Benjamin v. Delahay, 3 Ill. 574, 2 Scam. 574 (1840)

Dec. 1840 · Illinois Supreme Court
3 Ill. 574, 2 Scam. 574

Charles Benjamin, plaintiff in error, v. Mark W. Delahay, defendant in error.

Error to Scott.

Where a written instrument upon which an action is brought, is set out, in hcec verba, in the declaration, it is unnecessary to file a copy of the same with the declaration.

This cause was heard in the Scott Circuit Court, at the October term, 1839, before the Hon. Samuel H. Treat and a jury. Verdict and judgment were rendered for the plaintiff for $ 1037,87. The defendant brought the cause to this Court by writ of error.

J. Lamborn, for the plaintiff in error.

M. McConnel and J. A. McDougall, for the defendant in error.

Treat, Justice,

delivered the opinion of the Court: (1)

This was an action of covenant brought on a bond for the payment of money.

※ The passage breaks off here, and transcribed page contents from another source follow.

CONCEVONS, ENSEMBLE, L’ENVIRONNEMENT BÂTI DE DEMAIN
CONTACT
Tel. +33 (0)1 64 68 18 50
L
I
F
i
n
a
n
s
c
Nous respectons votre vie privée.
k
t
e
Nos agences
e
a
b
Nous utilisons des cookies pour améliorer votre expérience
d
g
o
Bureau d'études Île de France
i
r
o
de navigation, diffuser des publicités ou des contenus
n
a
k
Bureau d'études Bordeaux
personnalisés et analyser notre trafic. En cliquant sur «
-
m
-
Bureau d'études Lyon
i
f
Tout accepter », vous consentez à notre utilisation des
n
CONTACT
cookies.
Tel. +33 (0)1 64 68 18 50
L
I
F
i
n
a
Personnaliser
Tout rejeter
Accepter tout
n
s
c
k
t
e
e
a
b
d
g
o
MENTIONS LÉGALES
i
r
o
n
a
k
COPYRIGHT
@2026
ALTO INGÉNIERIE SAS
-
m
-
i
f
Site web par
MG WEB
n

The bond is set out, in /tree verba, in both counts of the declaration. ■

Previous to the trial in the Court below, the defendant moved the Court for a continuance of the cause, on the ground that no copy of the bond sued on had been filed. The motion was overruled, a trial had, and judgment rendered for the plaintiff.

The defendant now assigns for error the decision of the Court in overruling the motion for a continuance.

The sixth section of the practice act requires the plaintiff to file with his declaration, a copy of the instrument on which suit is brought, ten days before the Court, at which the process is returnable; and in default thereof, the Court shall continue the cause, on the application of the defendant, at the costs of the plaintiff. (2)

The object of this requisition is, that the defendant may be notified of the particular demand sought to be recovered.

The Court is of the opinion, that that object is as fully attained by a literal description of the instrument in the declaration, as by the filing of a detached copy; and that in this case the statute has been substantially complied with.

The judgment is therefore affirmed, with costs.

Judgment affirmed.

Note. See The People v. Pearson, 1 Scam. 458, 473.